[Exercise brief] Please count the lines below that contain the string "elev" and reply with only that number.

[Input for this task]
-- -- --

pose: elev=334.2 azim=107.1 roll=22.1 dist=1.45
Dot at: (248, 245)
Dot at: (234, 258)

-- -- --

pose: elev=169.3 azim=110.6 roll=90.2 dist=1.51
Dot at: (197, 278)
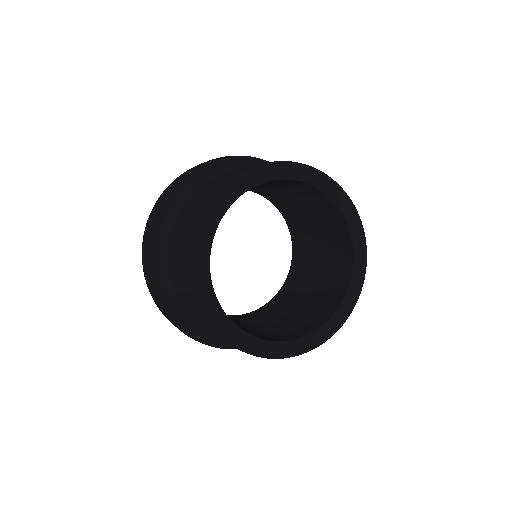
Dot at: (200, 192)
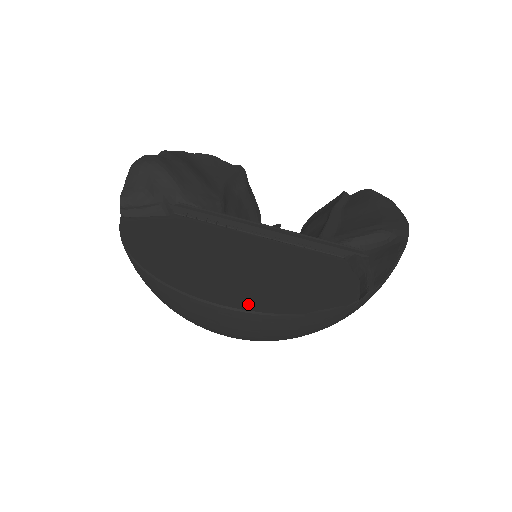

-- -- --

[Result of this exercise] 2